Mastigoproctus
Centiman
- Joined
- Aug 7, 2015
- Messages
- 303
I don't know crap about centipedes, I will confess, but I've heard this same claim with millipedes many times. You mentioned centipedes are very prone to ingesting portions of their substrate...wouldn't this mean the substrate would be in their system whether it was the cause of death or not?
For example, I read a university study on millipedes, and 20 dead ones where cut open. They ALL had coco fiber in their stomachs. This would lead most people to think "Coco coir causes compaction and death". But when he dissected several that DIDN'T randomly die, they ALSO had it in their stomachs. This showed that the coco coir wasn't the causation necesarilly, it was present in 100% of the millipedes and therefore easy to assume thats why they all died. Its also worth mentioned the vast majority didn't die.
I know millies and centis can be night and day sometimes, just a thought.

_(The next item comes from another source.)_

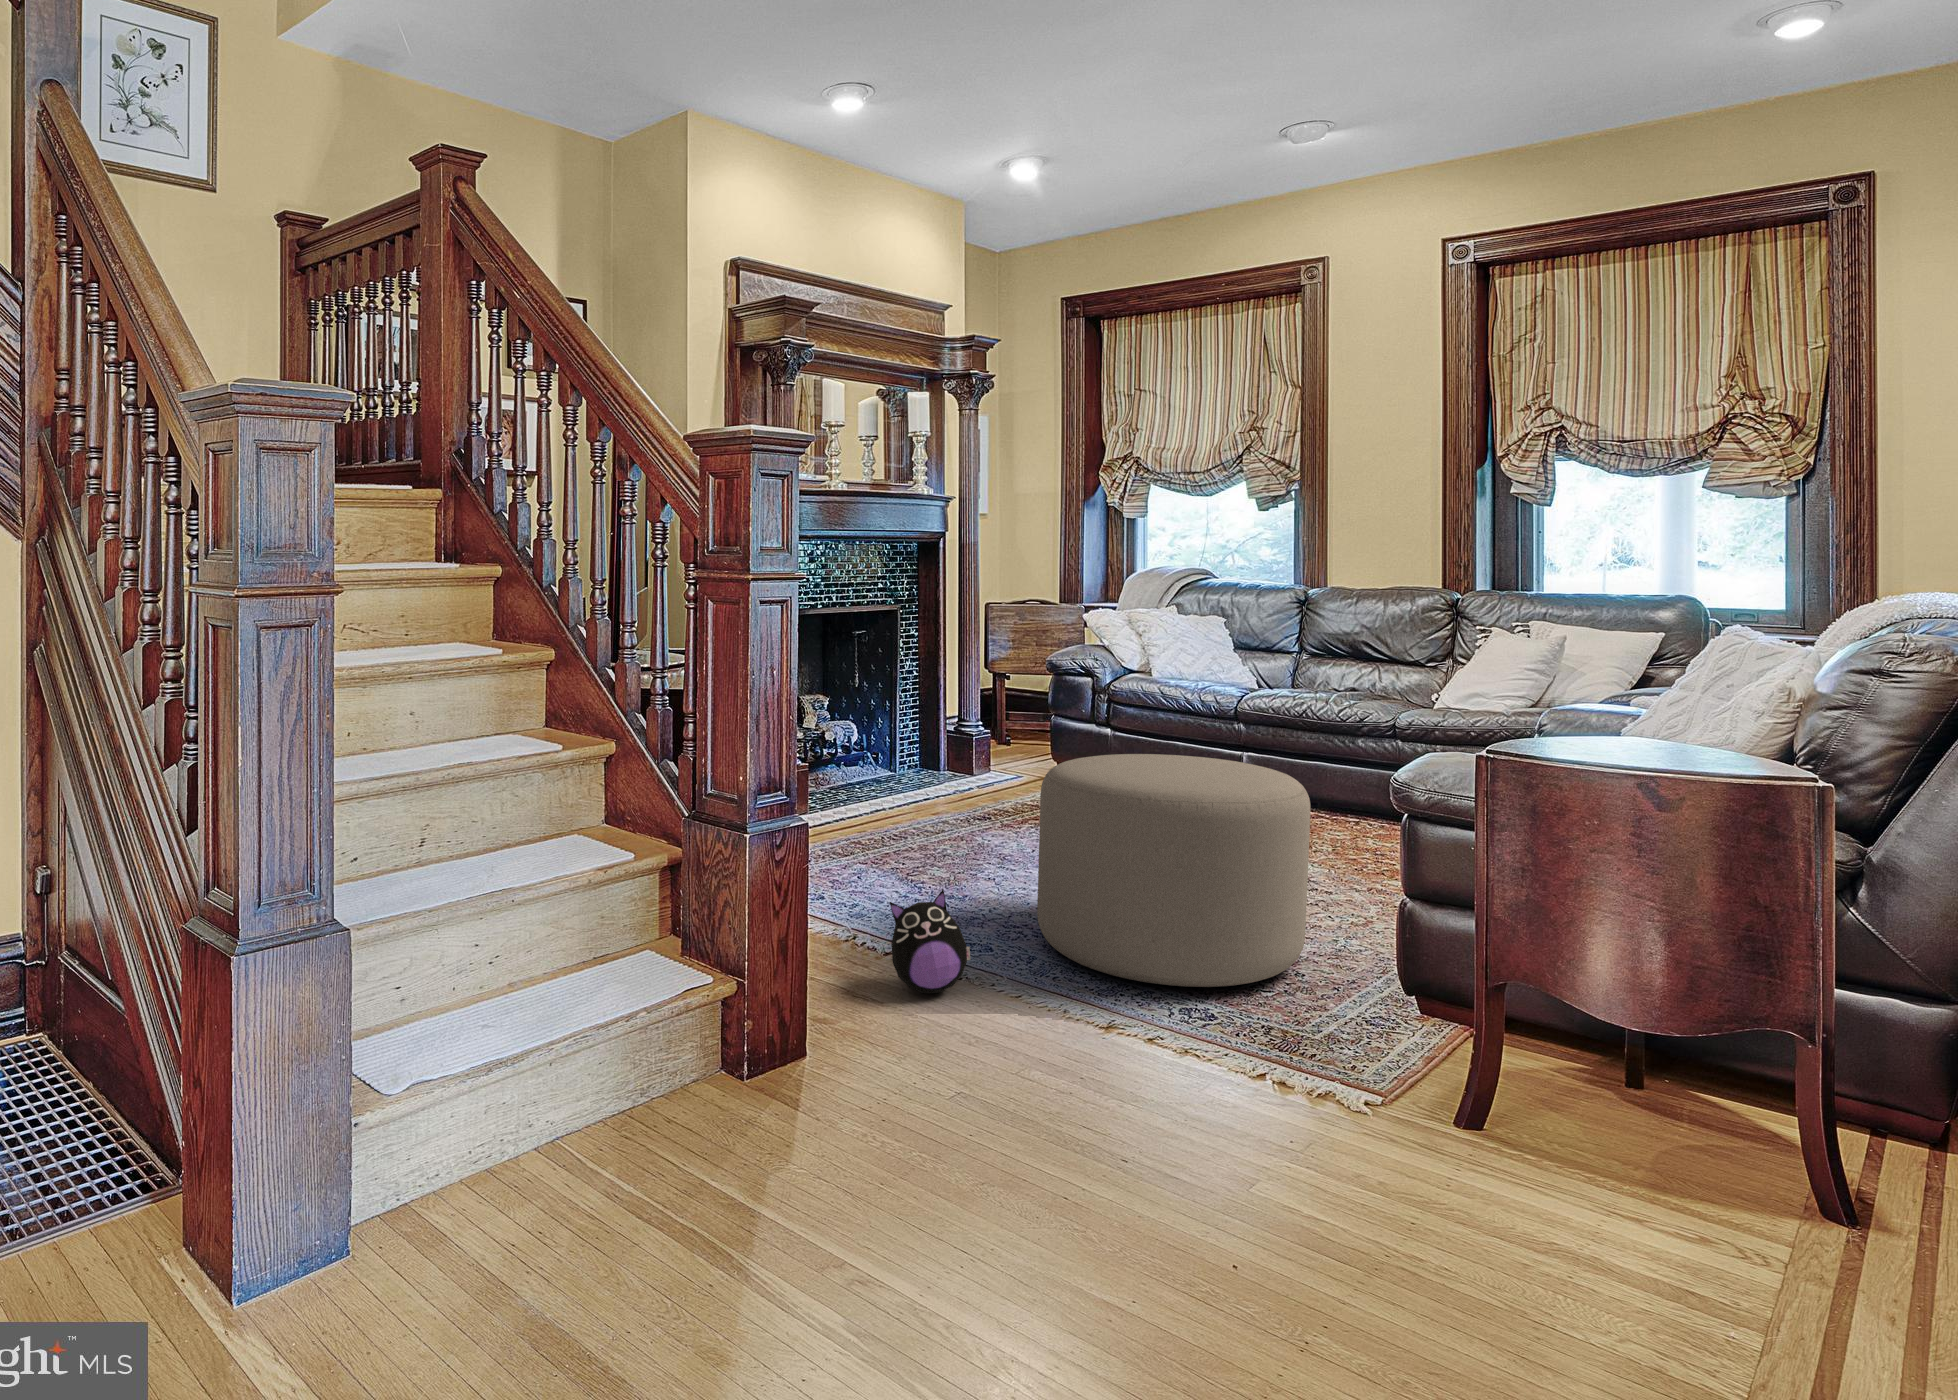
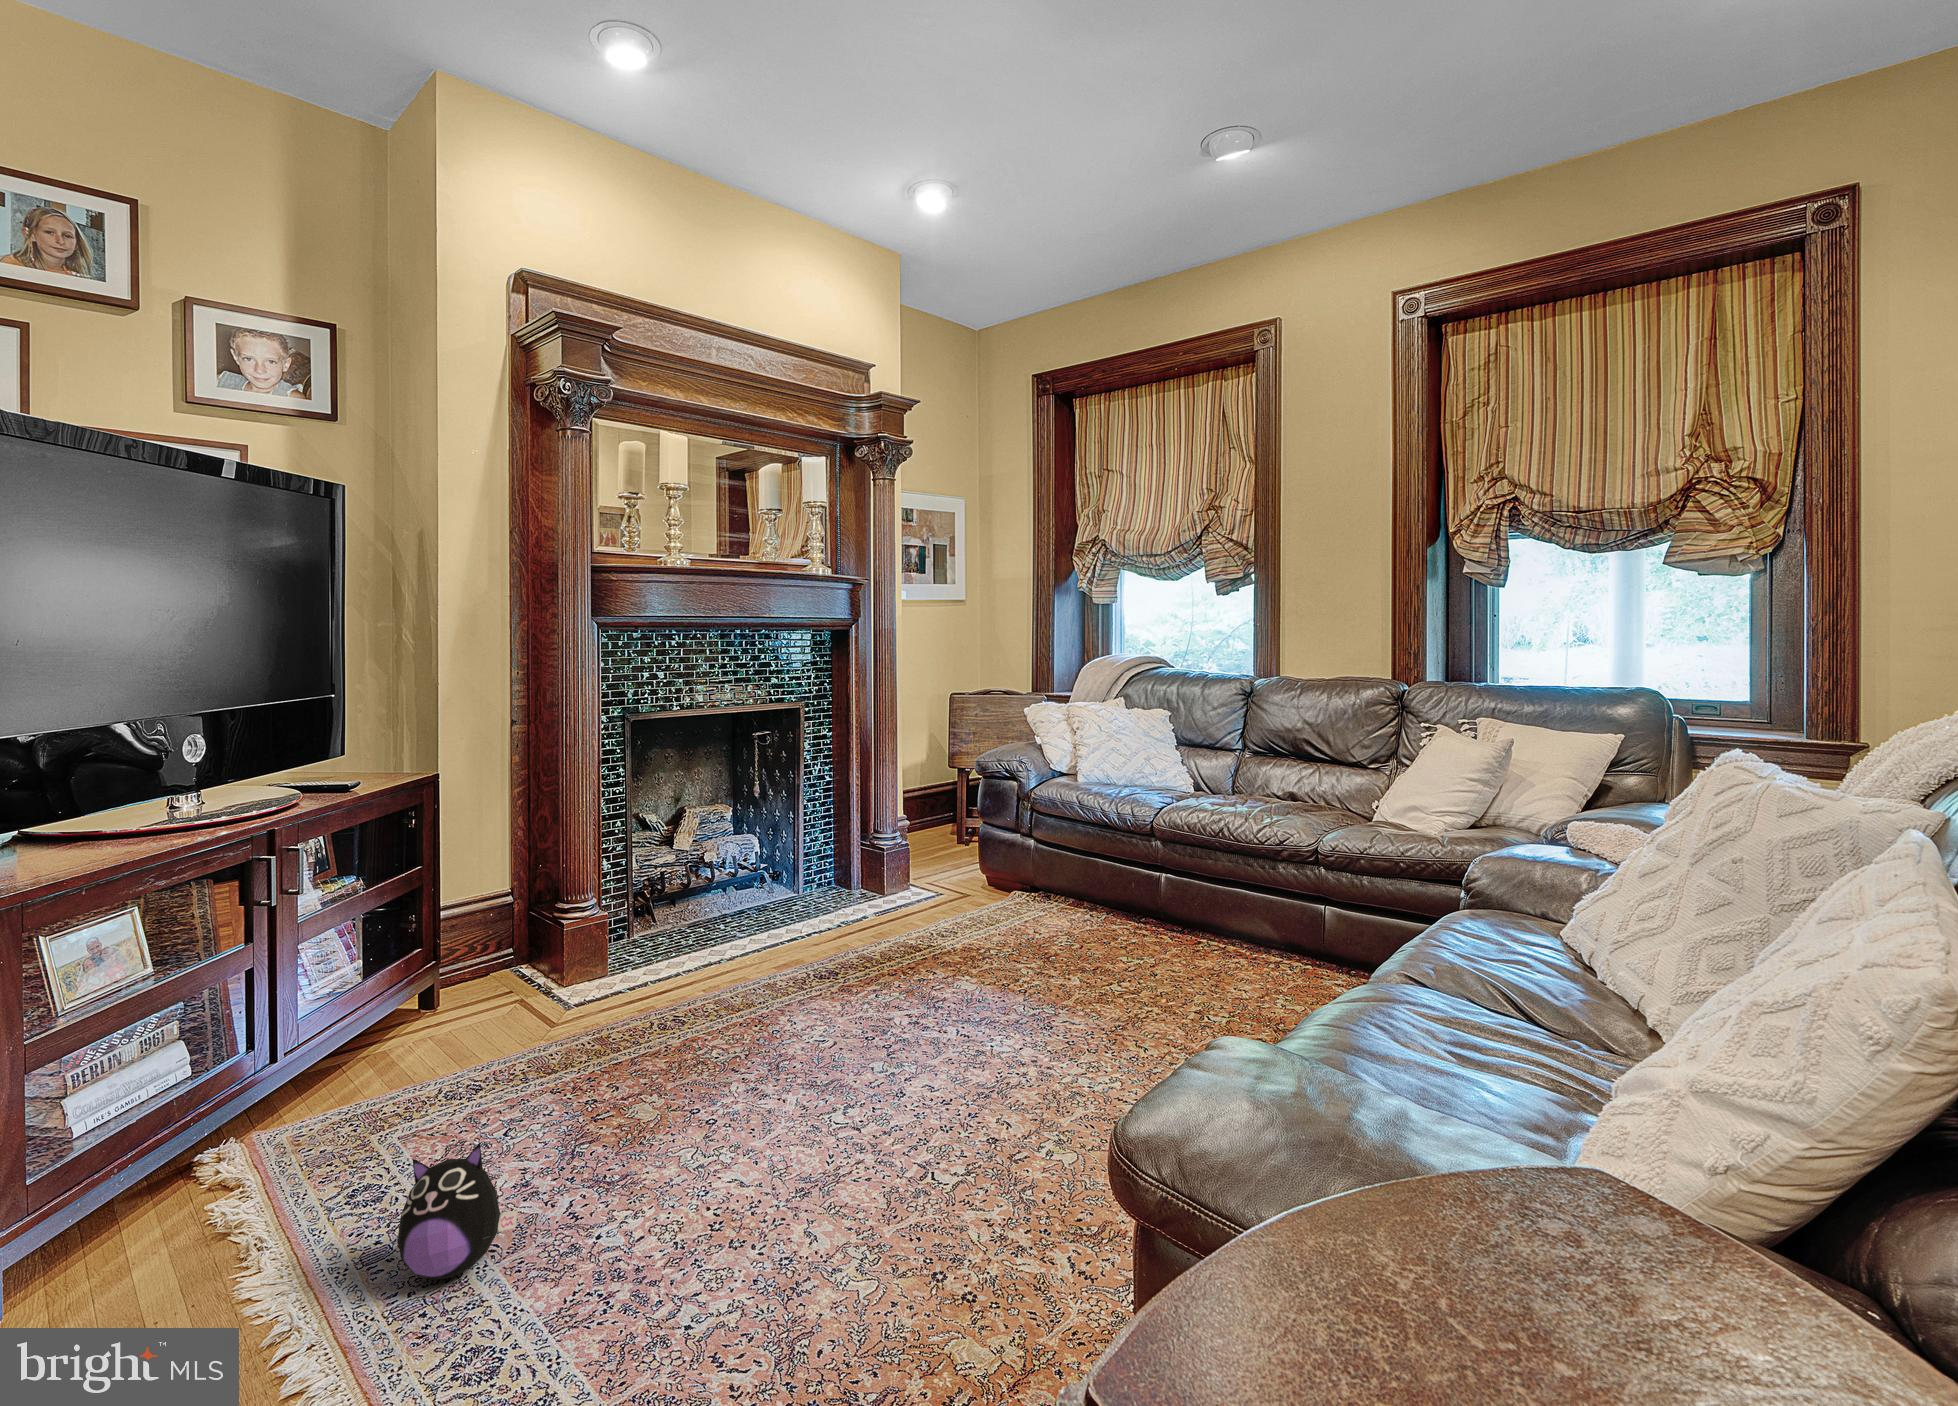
ottoman: present [1037,754,1311,987] -> none [649,937,971,1276]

These deaths where all fully and unmistakably due to the cocofiber impaction and there is indisputable evidence that I've personally found in a huge amount of cases. No strands found post-impaction or pre-impaction, just 1-3 strands at the exact impaction site with severe infection and advanced decomposition post impaction, while there was overly huge amounts of undigested or partially digested food pre impaction. The smell and decomposition state of the tissue was apparent even in ones that died minutes before the autopsy, and it's not mistakable for it just being in the digestive tract with the internal state of decay that's seen 100% of the time in these situations. In every autopsy I've done that showed the expanded center section and the deflated rear trunk indicative of centipede impaction, all results where entirely conclusive and identical; 1-3 simple strands that are not digestibleade made it deep into the digestive tract and killed them. These are not millipedes, they cannot process woods or plant based solid fiber strands like beetles and millipedes can, they are simply not the same especially in the diet/digestive area.
With that said, go ahead and use cocofiber if you want, it's more expensive then peat by a long shot, it helps mold grow where as peat doesn't allow mold growth, and it does kill centipedes and there is decades of proof, where peat is 100000% safe and has never killed a single specimen to my knowledge or that I have seen at least in my 2 decades+ of keeping.